As Imperial Sugar warns lenders it won't be able to pay $12.2 million in debt interest next week, three separate groups of sugar beet growers have been working to buy 10 processing plants from the cash-strapped Sugar Land company.

The company told investors last week in its annual report filed with the Securities and Exchange Comission that it will not be able to make the interest payment on $250 million of debt originally due Dec. 15. A temporary waiver granted by the company's creditors expires Monday, and the grace period for that interest payment expires Jan. 14.

The American Stock Exchange halted trading of Imperial's stock when it failed to make the payment Dec. 15, and analysts no longer follow the company's stock.

Imperial Sugar has warned investors and lenders that if it fails to negotiate a financial restructing, the company may file for Chapter 11 reorganization.

The company also disclosed in its annual report that its auditor, Deloitte & Touche LLP, has expressed substantial doubt about Imperial's ability to continue as a going concern because of its recurring losses and covenant violations.

Officials with Imperial Sugar could not be reached, but the company's annual report states, "Current domestic sugar market conditions are continuing to have significant negative impact on the company's operating results and liquidity."

NO SWEET DEALS 

Meanwhile, Salt Lake City attorney Randon Wilson is representing groups in California, Michigan and Montana interested in buying 10 Imperial Sugar plants.

Wilson submitted a letter of intent last October on behalf of growers for the Imperial subsidiary Michigan Sugar Co. who want to buy its four processing plants. And Wilson is working with about 800 growers in Montana and Wyoming interested in buying three Holly Sugar plants owned by Imperial.

Meanwhile, an Imperial plant buyout proposal in California has been "put on hold." Growers there hired Wilson early last year to help them acquire three Imperial sugar beet plants in Northern California, two of which Imperial had already said it intended to close.

Despite an offer "in the neighborhood of $75 million" for the four Michigan plants, the company has been holding out for more money, Wilson says, and did not respond to the letter of intent until December.

"The farmers have to know soon who will own the plants," Wilson says. "The growers have to buy their seed by Jan. 10 to get a discount, and they have to tell their banks now what their crop rotations are going to be, so it's a very close situation."

WAITING FOR CHAPTER 11 

If Imperial Sugar does pursue the bankruptcy option -- and sooner rather than later -- Wilson says that could be good news for the growers.

"We assume that if a bankruptcy petition is filed, that would open the way for us to get back into meaningful negotiations, this time with the bankruptcy court," Wilson says.

Under terms of the proposed buy-out, Imperial would retain marketing rights that would produce additional income for the company. The deal also contains a provision to increase the purchase price if sugar prices go up.

The California sugar growers are also running into trouble negotiating with Imperial Sugar because the growers would need Imperial to continue operating the plants into next year, Wilson says. The company was reluctant to do that unless their between-season downtime costs of about $5 million were covered, he says.

> **DATA SHOWN**
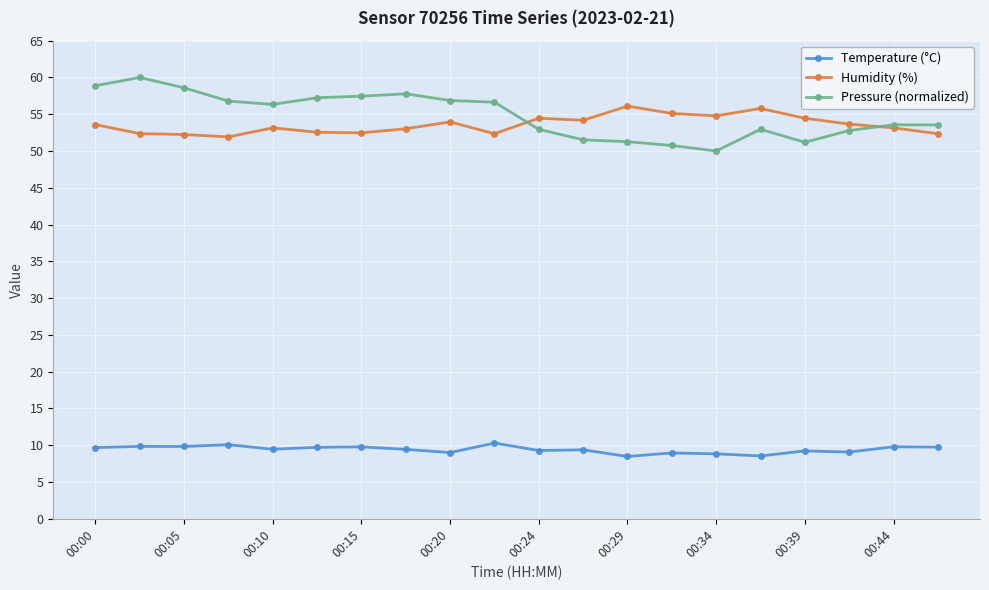

Which series has the largest range (max minus min)?

Pressure (normalized)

> **EXERCISE INSTRUCTIONS**
1. Reproduce the Imperial Sugar article from "The American Stock" to "Chapter 11 reorganization.", word for word.
2. Continue the Imperial Sugar article from the point where it ends.
The listing is material separate from the Imperial Sugar article.

> **RESPONSES PER TASK**
1.
The American Stock Exchange halted trading of Imperial's stock when it failed to make the payment Dec. 15, and analysts no longer follow the company's stock.

Imperial Sugar has warned investors and lenders that if it fails to negotiate a financial restructing, the company may file for Chapter 11 reorganization.

2.
"We arranged for a $5 million loan to finance that, and they still refused to operate through 2001," Wilson says. "As a result, we couldn't keep the grower base going."

Northern California newspapers reported in December that some 250 sugar beet farmers and some 500 plant employees expected to be out of work by the first of the year as a result of Imperial's plant closings.

Three years ago, Wilson represented growers in acquiring Amalgamated Sugar Co. in Ogden, Utah from Dallas-based Valhi Corp., representing the first major sugar plant buyout in 20 years. Growers in that deal raised a half billion dollars to finance the acquisition.

"Virtually every sugar beet factory in the country is for sale because of low sugar prices," says Wilson. "Most of the big companies have determined that these factories belong in the hands of growers. With an oversupply of sugar in the world, it's not as much fun anymore for proprietary owners."

DOUBLY DOWNGRADED 

In its annual report filed last week Imperial warned that it has contracted a substantial portion of industrial sugar sales for fiscal 2001 at "historically low prices," and, as a result, the company "may incur significant losses and negative cash flows from operations" in 2001.

Standard & Poor's and Moody's Investors Service both downgraded their ratings of Imperial's $600 million of debt last month. Moody's noted that under Imperial's current restructuring plan, its secured creditors "would be well covered with collateral value," but that the company's remaining collateral will not cover senior subordinated notes. The company has said it plans to convert senior subordinated notes into common equity.

Last May, one of the company's largest investors, Irish Agribusiness Greencore Group, dumped its 15 percent interest, and Greencore's chief financial officer resigned from Imperial's board of directors, as did the managing director of Lehman Brothers Holdings.

The second largest shareholder in Imperial Sugar as of Sept. 30 was San Antonio-based Frost National Bank, with a 6.99 percent interest.